El último gran héroe

Lo pintoresco del caso es que el Hollywood progresista haya tardado tanto tiempo en reparar en que Eastwood no lo es

David Thomson le definió como un hombre que estaba esculpido en la misma roca de la que salió Gary Cooper. Ni la controversia generada por su última película parece haber alterado esa naturaleza granítica, icono americano químicamente puro, en cuyas frases nunca hay ni un excedente de energía: “Estos muchachos que son soldados profesionales, personal de la Armada o lo que sea, se meten en eso por una razón. Su comandante en jefe [el presidente Obama] es un demócrata y la Administración lo es, y no hay nada político allí, aparte del hecho de que suceden un montón de cosas en las zonas de guerra”. Podría ser el texto perfecto para una imitación de Eastwood en un sketch del Saturday Night Live si no lo hubiera dicho el propio Eastwood. Lo pintoresco del caso es que el Hollywood progresista —con un Michael Moore a la cabeza que ya tuvo un detalle feísimo y agresivo con un Charlton Heston crepuscular— haya tardado tanto tiempo en reparar en que Eastwood, el icono, puede que no sea precisamente el más progresista de los ciudadanos americanos.

Basta bucear en hemerotecas para encontrarse con textos, fruto de una crítica ideológica coyuntural que, a veces, renace en toda su ingenuidad —y con todos sus peligros—, en los que la figura de Harry Callahan era tildada de fascista. Lo delicado es dar el salto que llevaría a preguntarse si, en consecuencia, el cine de Don Siegel también era fascista y si, asimismo, lo acabaría siendo el de Eastwood, que no sólo tanto aprendió de su maestro, sino que heredó el arquetipo de Harry el Sucio y lo fue modulando hasta llegar a esa suerte de redención existencial que fue Grand Torino (2008).

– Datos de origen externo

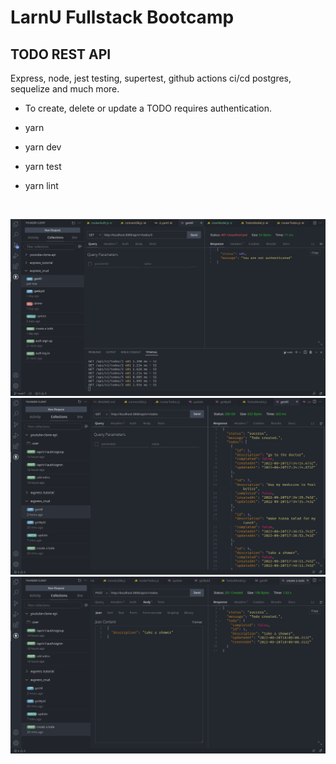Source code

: # LarnU Fullstack Bootcamp

## TODO REST API

Express, node, jest testing, supertest, github actions ci/cd postgres, sequelize and much more.

- To create, delete or update a TODO requires authentication.

- yarn
- yarn dev
- yarn test
- yarn lint

<br>

![plot](./assets/Screenshot_2022-09-22_20-45-15.png)
![plot](./assets/Screenshot_2022-09-20_13-08-59.png)
![plot](./assets/Screenshot_2022-09-20_13-09-16.png)

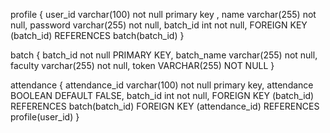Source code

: profile {
user_id varchar(100) not null primary key ,
name varchar(255) not null,
password varchar(255) not null,
batch_id int not null,
FOREIGN KEY (batch_id) REFERENCES batch(batch_id)
}

batch {
batch_id not null PRIMARY KEY,
batch_name varchar(255) not null,
faculty varchar(255) not null,
token VARCHAR(255) NOT NULL
}

attendance {
attendance_id varchar(100) not null primary key,
attendance BOOLEAN DEFAULT FALSE,
batch_id int not null,
FOREIGN KEY (batch_id) REFERENCES batch(batch_id)
FOREIGN KEY (attendance_id) REFERENCES profile(user_id)
}
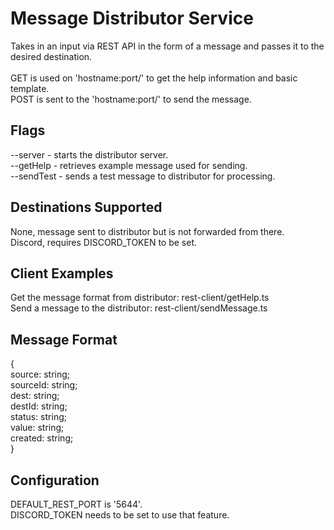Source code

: # Message Distributor Service
Takes in an input via REST API in the form of a message and passes it to the desired destination. \
\
GET is used on 'hostname:port/' to get the help information and basic template. \
POST is sent to the 'hostname:port/' to send the message.

## Flags
--server   - starts the distributor server. \
--getHelp  - retrieves example message used for sending. \
--sendTest - sends a test message to distributor for processing.

## Destinations Supported
None, message sent to distributor but is not forwarded from there. \
Discord, requires DISCORD_TOKEN to be set.

## Client Examples
Get the message format from distributor: rest-client/getHelp.ts \
Send a message to the distributor: rest-client/sendMessage.ts

## Message Format
{ \
  source: string; \
  sourceId: string; \
  dest: string; \
  destId: string; \
  status: string; \
  value: string; \
  created: string; \
}

## Configuration
DEFAULT_REST_PORT is '5644'. \
DISCORD_TOKEN needs to be set to use that feature.
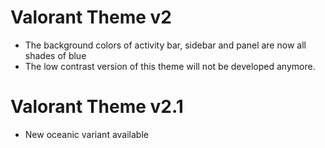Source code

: # Valorant Theme v2

- The background colors of activity bar, sidebar and panel are now all shades of blue
- The low contrast version of this theme will not be developed anymore.

# Valorant Theme v2.1

- New oceanic variant available
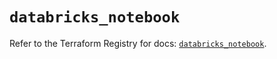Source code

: # `databricks_notebook`

Refer to the Terraform Registry for docs: [`databricks_notebook`](https://registry.terraform.io/providers/databricks/databricks/1.43.0/docs/resources/notebook).
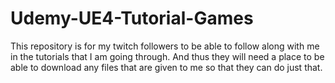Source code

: # Udemy-UE4-Tutorial-Games
This repository is for my twitch followers to be able to follow along with me in the tutorials that I am going through. And thus they will need a place to be able to download any files that are given to me so that they can do just that.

Como diría Zizek, todo es ideología —incluso el diseño de los inodoros europeos— y es evidente que el cine de Eastwood admite una lectura ideológica y quizá requiere una sana discusión en este sentido. Que Eastwood no sea de ultraizquierda ha hecho posible, entre otras cosas, que su aproximación a la denostada figura de Edgar Hoover adquiriera la inesperada forma de una autodefensa o que su perpetuo compromiso con el arquetipo del héroe americano acabase desvelando sus fragilidades.

La ideología no debería rebajar ninguna solidez artística, pero la verdadera discusión pendiente sobre Eastwood es otra: ¿están la desidia y la pereza expresiva devaluando la buena forma de quien muchos consideraban el último clásico americano?